A useful way to sharpen the distinction is to ask a different question: if I pretend the representation is Gaussian, how well does it fit under different covariance model classes?
Full‑covariance Gaussian NLL is rotation‑invariant. Think of fitting a tilted ellipse to your data. If you rotate the paper, the ellipse still fits perfectly, the shape is what matters, not the orientation. Similarly, if you fit a Gaussian with full covariance by MLE, rotating the representation (e.g., PCA rotation) leaves the optimum NLL unchanged because $\log\det(\Sigma)$ is invariant under $\Sigma \mapsto Q^\top \Sigma Q$.
Diagonal / isotropic Gaussian NLL is basis‑dependent. Now think of fitting an axis-aligned ellipse (diagonal covariance) to tilted data. If your data is correlated (tilted), the axis-aligned ellipse fits poorly. You must either rotate the data to align with the axes (PCA), or force the network to produce data that is already axis-aligned (Barlow Twins). These model classes bake in stronger assumptions (conditional independence for diagonal; a single variance for isotropic), so the coordinate system matters.
Two important caveats:
- This is a diagnostic on the representation distribution, not a likelihood for the original images. We’re changing the random variable when we rotate/whiten.
- Barlow Twins is not trying to be Gaussian; it’s enforcing a correlation target across views. A worse Gaussian NLL is not a “failure”, it just reflects a different objective.
With that framing, Figure 7 is easy to read: full‑covariance NLL barely cares about rotations, while diagonal/isotropic NLL does.

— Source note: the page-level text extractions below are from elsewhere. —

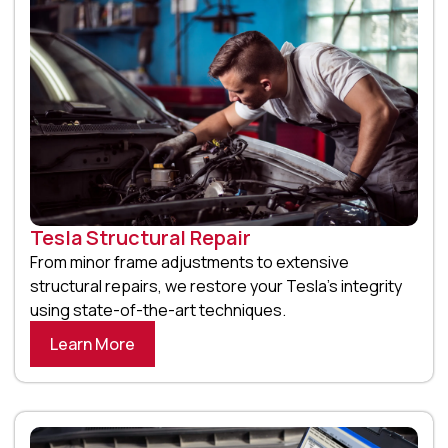
Tesla Structural Repair
From minor frame adjustments to extensive
structural repairs, we restore your Tesla’s integrity
using state-of-the-art techniques.
Learn More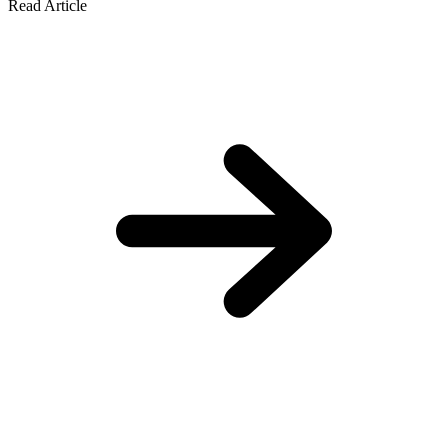
Read Article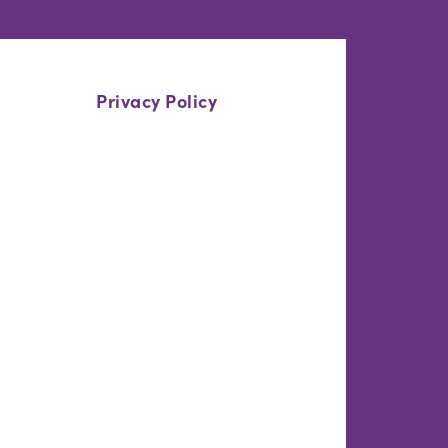
Privacy Policy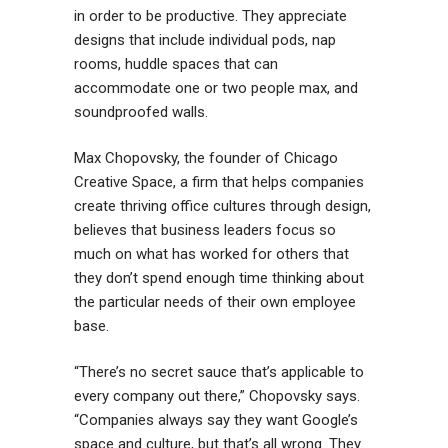
in order to be productive. They appreciate
designs that include individual pods, nap
rooms, huddle spaces that can
accommodate one or two people max, and
soundproofed walls.
Max Chopovsky, the founder of Chicago
Creative Space, a firm that helps companies
create thriving office cultures through design,
believes that business leaders focus so
much on what has worked for others that
they don’t spend enough time thinking about
the particular needs of their own employee
base.
“There’s no secret sauce that’s applicable to
every company out there,” Chopovsky says.
“Companies always say they want Google’s
space and culture, but that’s all wrong. They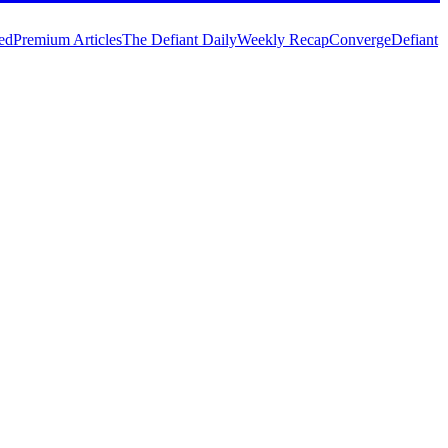
ed
Premium Articles
The Defiant Daily
Weekly Recap
Converge
Defiant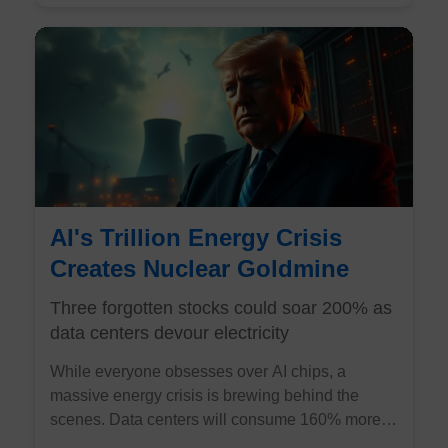
AI's Trillion Energy Crisis
Creates Nuclear Goldmine
Three forgotten stocks could soar 200% as
data centers devour electricity
While everyone obsesses over AI chips, a
massive energy crisis is brewing behind the
scenes. Data centers will consume 160% more
electricity by 2030, and there's only one power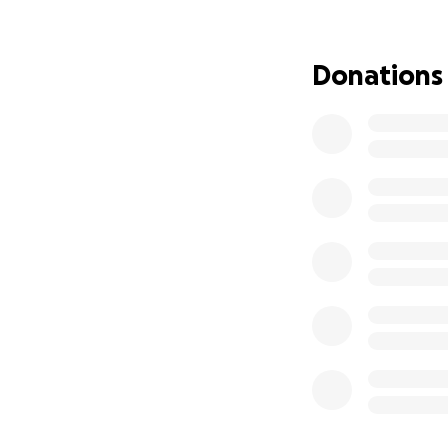
Donations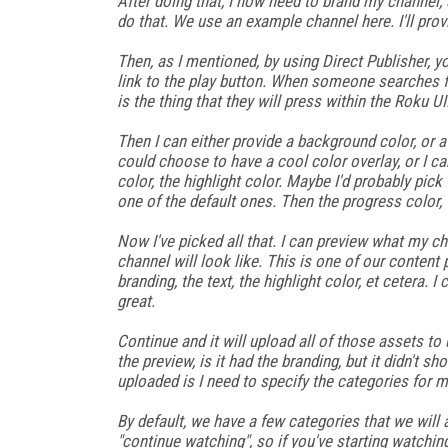
After doing that, I now need to brand my channel, 
do that. We use an example channel here. I'll prov
Then, as I mentioned, by using Direct Publisher, yo
link to the play button. When someone searches f
is the thing that they will press within the Roku UI
Then I can either provide a background color, or a
could choose to have a cool color overlay, or I ca
color, the highlight color. Maybe I'd probably pick t
one of the default ones. Then the progress color, 
Now I've picked all that. I can preview what my cha
channel will look like. This is one of our content
branding, the text, the highlight color, et cetera. 
great.
Continue and it will upload all of those assets t
the preview, is it had the branding, but it didn't 
uploaded is I need to specify the categories for m
By default, we have a few categories that we will 
"continue watching", so if you've starting watching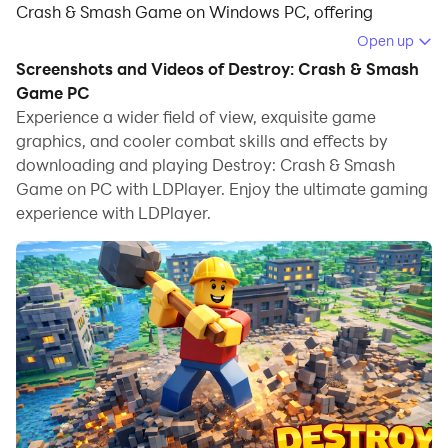
Crash & Smash Game on Windows PC, offering
powerful features for an immersive experience.
Open up
Screenshots and Videos of Destroy: Crash & Smash
When playing Destroy: Crash & Smash Game on your
Game PC
computer, you can enjoy long game sessions using the
Experience a wider field of view, exquisite game
operation recording feature to record repetitive
graphics, and cooler combat skills and effects by
operations to complete the same tasks automatically.
downloading and playing Destroy: Crash & Smash
It allows you to level up faster and makes resource
Game on PC with LDPlayer. Enjoy the ultimate gaming
grinding much more efficient.
experience with LDPlayer.
In addition, if you want to execute combo moves or the
game requires repeated skill actions, the macro
feature is your best helper. It enables you to complete
kills with just one click!
If you want to manage multiple accounts,
LDMultiplayer and Synchronizer will assist you. You
can run multiple alternative accounts at the same time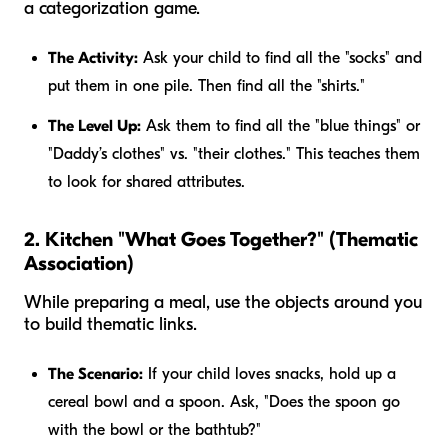
a categorization game.
The Activity:
Ask your child to find all the "socks" and
put them in one pile. Then find all the "shirts."
The Level Up:
Ask them to find all the "blue things" or
"Daddy’s clothes" vs. "their clothes." This teaches them
to look for shared attributes.
2. Kitchen "What Goes Together?" (Thematic
Association)
While preparing a meal, use the objects around you
to build thematic links.
The Scenario:
If your child loves snacks, hold up a
cereal bowl and a spoon. Ask, "Does the spoon go
with the bowl or the bathtub?"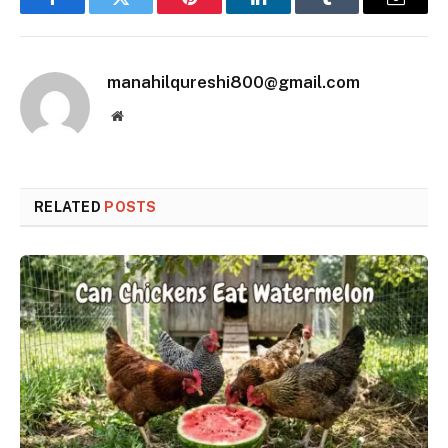
Facebook
Twitter
Pinterest
LinkedIn
Tumblr
Email
manahilqureshi800@gmail.com
Website
RELATED
POSTS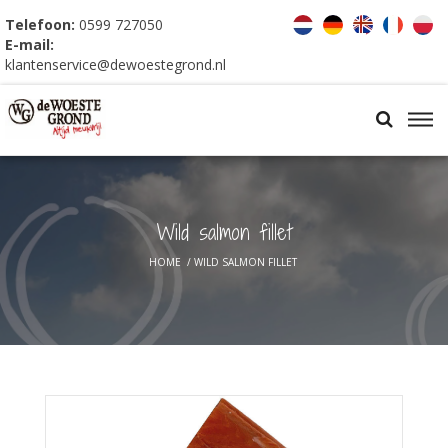
Telefoon:
0599 727050
E-mail:
klantenservice@dewoestegrond.nl
Wild salmon fillet
HOME
/
WILD SALMON FILLET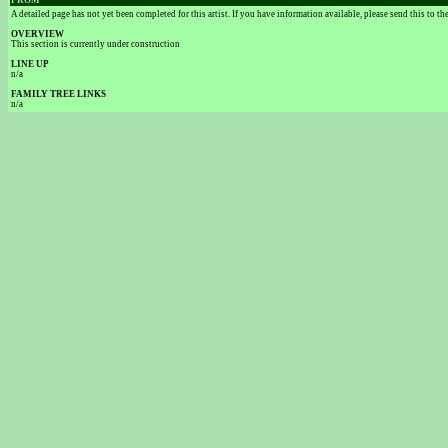
FROM
A detailed page has not yet been completed for this artist. If you have information available, please send this to t
OVERVIEW
This section is currently under construction
LINE UP
n/a
FAMILY TREE LINKS
n/a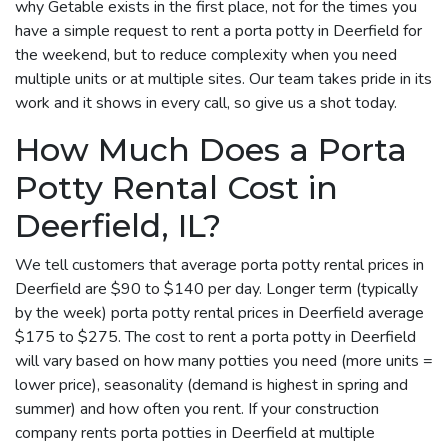
why Getable exists in the first place, not for the times you
have a simple request to rent a porta potty in Deerfield for
the weekend, but to reduce complexity when you need
multiple units or at multiple sites. Our team takes pride in its
work and it shows in every call, so give us a shot today.
How Much Does a Porta
Potty Rental Cost in
Deerfield, IL?
We tell customers that average porta potty rental prices in
Deerfield are $90 to $140 per day. Longer term (typically
by the week) porta potty rental prices in Deerfield average
$175 to $275. The cost to rent a porta potty in Deerfield
will vary based on how many potties you need (more units =
lower price), seasonality (demand is highest in spring and
summer) and how often you rent. If your construction
company rents porta potties in Deerfield at multiple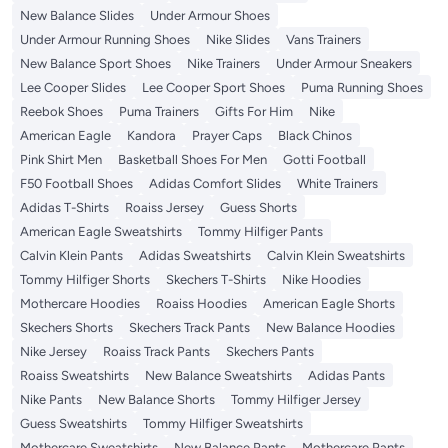
New Balance Slides
Under Armour Shoes
Under Armour Running Shoes
Nike Slides
Vans Trainers
New Balance Sport Shoes
Nike Trainers
Under Armour Sneakers
Lee Cooper Slides
Lee Cooper Sport Shoes
Puma Running Shoes
Reebok Shoes
Puma Trainers
Gifts For Him
Nike
American Eagle
Kandora
Prayer Caps
Black Chinos
Pink Shirt Men
Basketball Shoes For Men
Gotti Football
F50 Football Shoes
Adidas Comfort Slides
White Trainers
Adidas T-Shirts
Roaiss Jersey
Guess Shorts
American Eagle Sweatshirts
Tommy Hilfiger Pants
Calvin Klein Pants
Adidas Sweatshirts
Calvin Klein Sweatshirts
Tommy Hilfiger Shorts
Skechers T-Shirts
Nike Hoodies
Mothercare Hoodies
Roaiss Hoodies
American Eagle Shorts
Skechers Shorts
Skechers Track Pants
New Balance Hoodies
Nike Jersey
Roaiss Track Pants
Skechers Pants
Roaiss Sweatshirts
New Balance Sweatshirts
Adidas Pants
Nike Pants
New Balance Shorts
Tommy Hilfiger Jersey
Guess Sweatshirts
Tommy Hilfiger Sweatshirts
Mothercare Sweatshirts
New Balance Pants
Mothercare Pants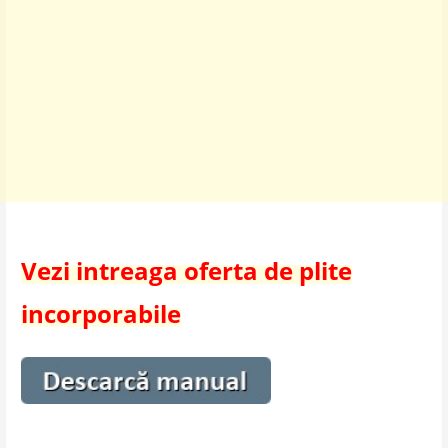
Vezi intreaga oferta de plite
incorporabile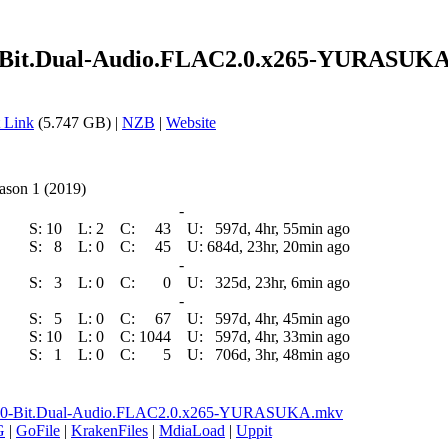
0-Bit.Dual-Audio.FLAC2.0.x265-YURASUKA
 Link
(5.747 GB) |
NZB
|
Website
ason 1 (2019)
-
S:
10
L:
2
C:
43
U:
597d, 4hr, 55min ago
S:
8
L:
0
C:
45
U:
684d, 23hr, 20min ago
-
S:
3
L:
0
C:
0
U:
325d, 23hr, 6min ago
-
S:
5
L:
0
C:
67
U:
597d, 4hr, 45min ago
S:
10
L:
0
C:
1044
U:
597d, 4hr, 33min ago
S:
1
L:
0
C:
5
U:
706d, 3hr, 48min ago
ay.10-Bit.Dual-Audio.FLAC2.0.x265-YURASUKA.mkv
G
|
GoFile
|
KrakenFiles
|
MdiaLoad
|
Uppit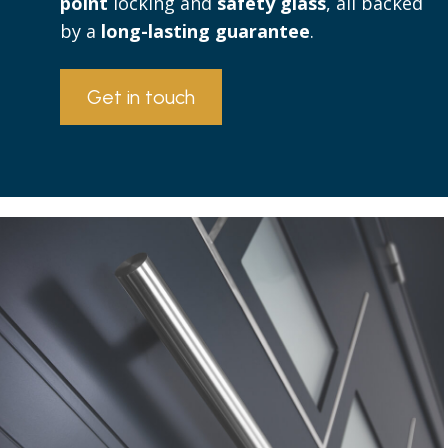
point
locking and
safety glass
, all backed
by a
long-lasting guarantee
.
Get in touch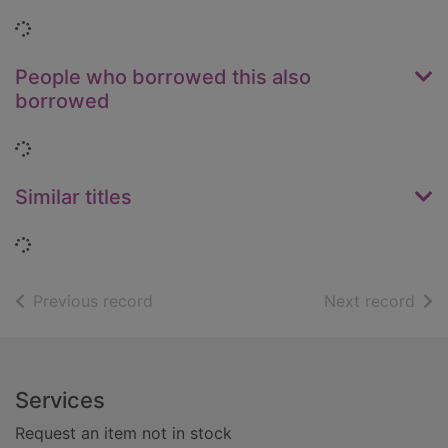
Loading...
People who borrowed this also
borrowed
Loading...
Similar titles
Loading...
of search results
of s
Previous record
Next record
Footer
Services
Request an item not in stock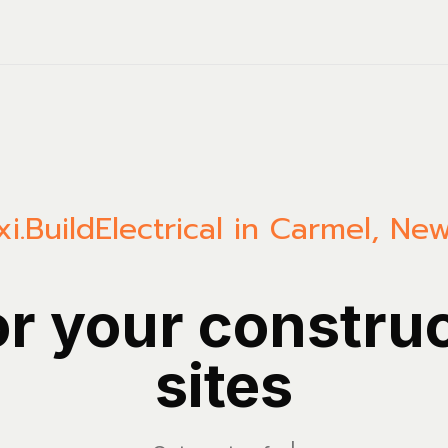
i.Build
Electrical in Carmel, Ne
or your constru
sites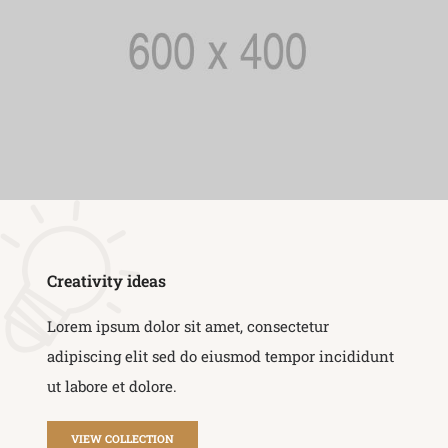
Creativity ideas
Lorem ipsum dolor sit amet, consectetur
adipiscing elit sed do eiusmod tempor incididunt
ut labore et dolore.
VIEW COLLECTION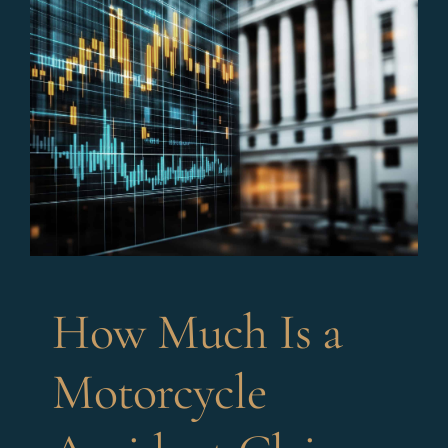
How Much Is a
Motorcycle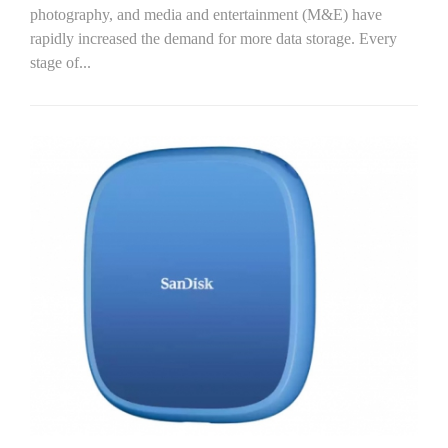
photography, and media and entertainment (M&E) have
rapidly increased the demand for more data storage. Every
stage of...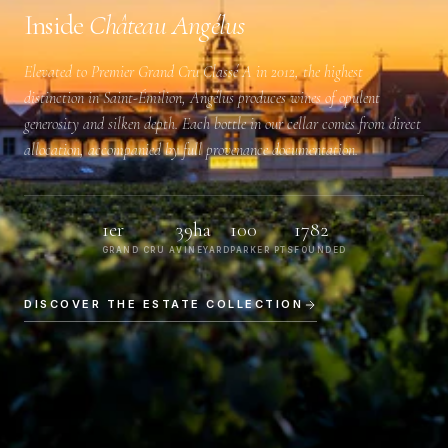
Inside
Château Angélus
Elevated to
Premier Grand Cru Classé A
in 2012, the highest
distinction in Saint-Émilion, Angélus produces wines of opulent
generosity and silken depth. Each bottle in our cellar comes from direct
allocation, accompanied by full provenance documentation.
1er
39ha
100
1782
GRAND CRU A
VINEYARD
PARKER PTS
FOUNDED
DISCOVER THE ESTATE COLLECTION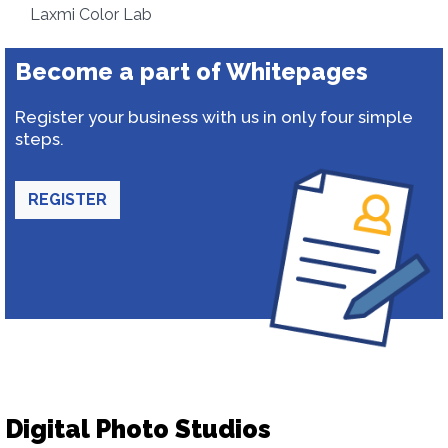
Laxmi Color Lab
Become a part of Whitepages
Register your business with us in only four simple
steps.
REGISTER
Digital Photo Studios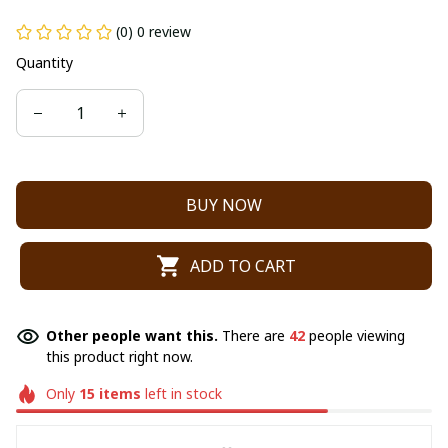
(0) 0 review
Quantity
BUY NOW
ADD TO CART
Other people want this.
There are
42
people viewing
this product right now.
Only
15
items
left in stock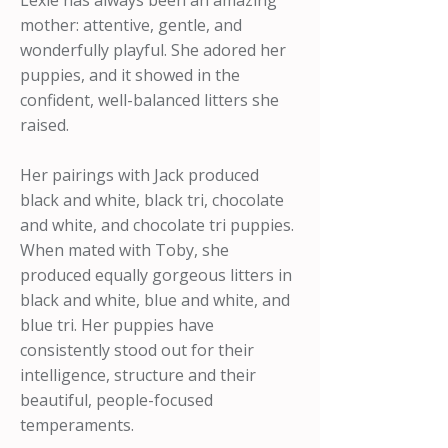
Lexie has always been an amazing
mother: attentive, gentle, and
wonderfully playful. She adored her
puppies, and it showed in the
confident, well-balanced litters she
raised.
Her pairings with Jack produced
black and white, black tri, chocolate
and white, and chocolate tri puppies.
When mated with Toby, she
produced equally gorgeous litters in
black and white, blue and white, and
blue tri. Her puppies have
consistently stood out for their
intelligence, structure and their
beautiful, people-focused
temperaments.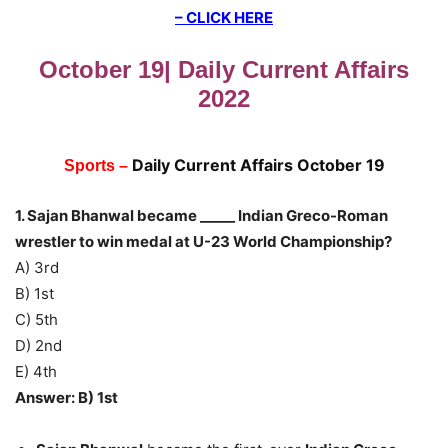
– CLICK HERE
October 19| Daily Current Affairs
2022
Daily Current Affairs Octo
ber 19
Sports –
1. Sajan Bhanwal became _____ Indian Greco-Roman
wrestler to win medal at U-23 World Championship?
A) 3rd
B) 1st
C) 5th
D) 2nd
E) 4th
Answer: B) 1st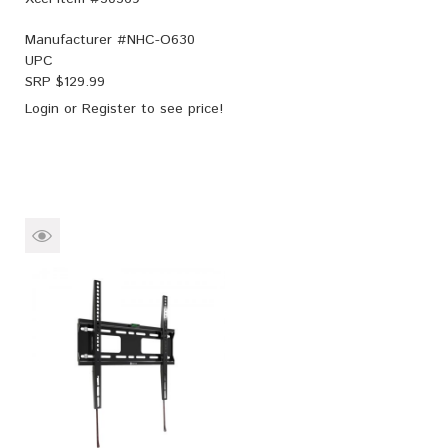
Manufacturer #
NHC-O630
UPC
SRP $
129.99
Login
or
Register
to see price!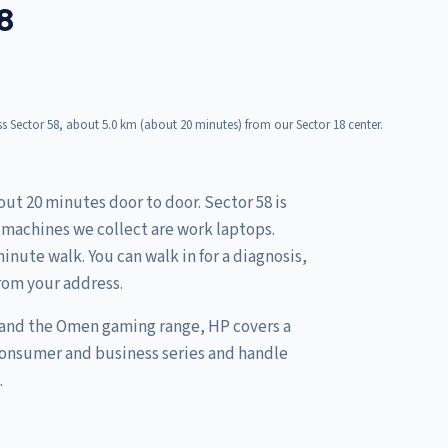
8
s Sector 58, about 5.0 km (about 20 minutes) from our Sector 18 center.
out 20 minutes door to door. Sector 58 is
e machines we collect are work laptops.
inute walk. You can walk in for a diagnosis,
rom your address.
 and the Omen gaming range, HP covers a
consumer and business series and handle
.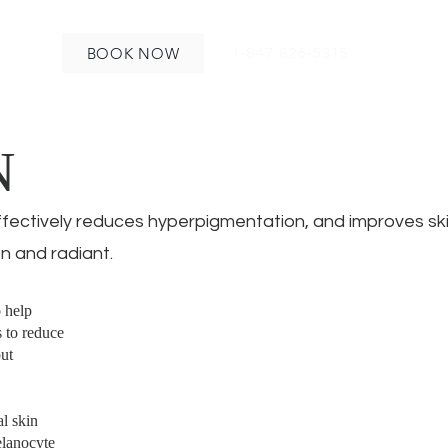
BOOK NOW
1-847-826-5315
N
ffectively reduces hyperpigmentation, and improves ski
n and radiant.
o help
 to reduce
but
al skin
elanocyte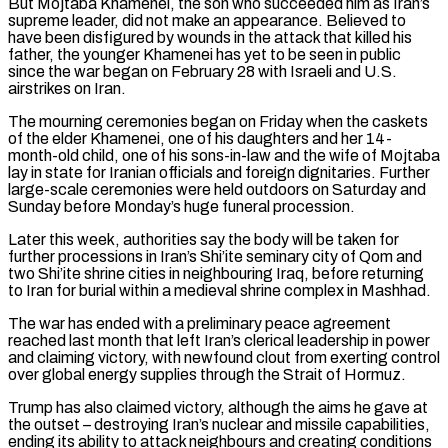
But Mojtaba Khamenei, ⁠the son who succeeded him as Iran’s
supreme leader, did not make an appearance. ​Believed to
have been disfigured by wounds in the attack that killed his
father, the younger Khamenei has yet to ​be seen in public
since the war began on February 28 with Israeli and U.S.
‌airstrikes on Iran.
The mourning ceremonies began on Friday when the caskets
of the elder Khamenei, one of his daughters and her 14-
month-old child, one of his sons-in-law and the wife of Mojtaba
lay in state for Iranian officials and foreign dignitaries. Further
large-scale ceremonies were held outdoors on Saturday and
Sunday before Monday’s huge funeral procession.
Later this week, authorities ⁠say the body will be taken for
further processions in Iran’s Shi’ite seminary city of Qom and
two Shi’ite shrine cities in neighbouring Iraq, before returning
to Iran for burial within a medieval shrine complex in Mashhad.
The war has ended ⁠with a preliminary peace agreement
reached ‌last month that left Iran’s clerical leadership in power
and claiming victory, with newfound ⁠clout from exerting control
over global energy supplies through the Strait of Hormuz.
Trump has ​also claimed ‌victory, although the aims he gave at
the outset – destroying Iran’s nuclear and ​missile capabilities,
ending ⁠its ability to attack neighbours and creating conditions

Why this isn’t a generative model
Barlow Twins is not a generative model. It aligns augmentation-invariant information across views but does not learn a decoder or likelihood for reconstruction. Because Barlow Twins minimizes redundancy (off-diagonals) without explicitly maximizing the “volume” of the representation (like a VAE or flow model might), it creates a very efficient, compact code, one that doesn’t necessarily cover the whole space required for generation. The high NLL values we saw in Figure 7 reflect this: Barlow Twins optimizes for decorrelation, not for filling the latent space uniformly.
Summary
- PCA: diagnose redundancy after learning, then remove it via an explicit, identifiable rotation (a change of basis).
- Barlow Twins: impose a training-time correlation constraint; the learned basis is not unique once decorrelation is achieved.
- $\lambda$: the knob that prices duplication, once it’s high enough, redundancy hits a floor and returns diminish.
References
- Jure Zbontar, Li Jing, Ishan Misra, Yann LeCun, Stéphane Deny. Barlow Twins: Self-Supervised Learning via Redundancy Reduction. ICML 2021. arXiv:2103.03230.
- Di Zhang. On the Optimal Representation Efficiency of Barlow Twins: An Information-Geometric Interpretation. arXiv:2510.10980 (submitted 2025).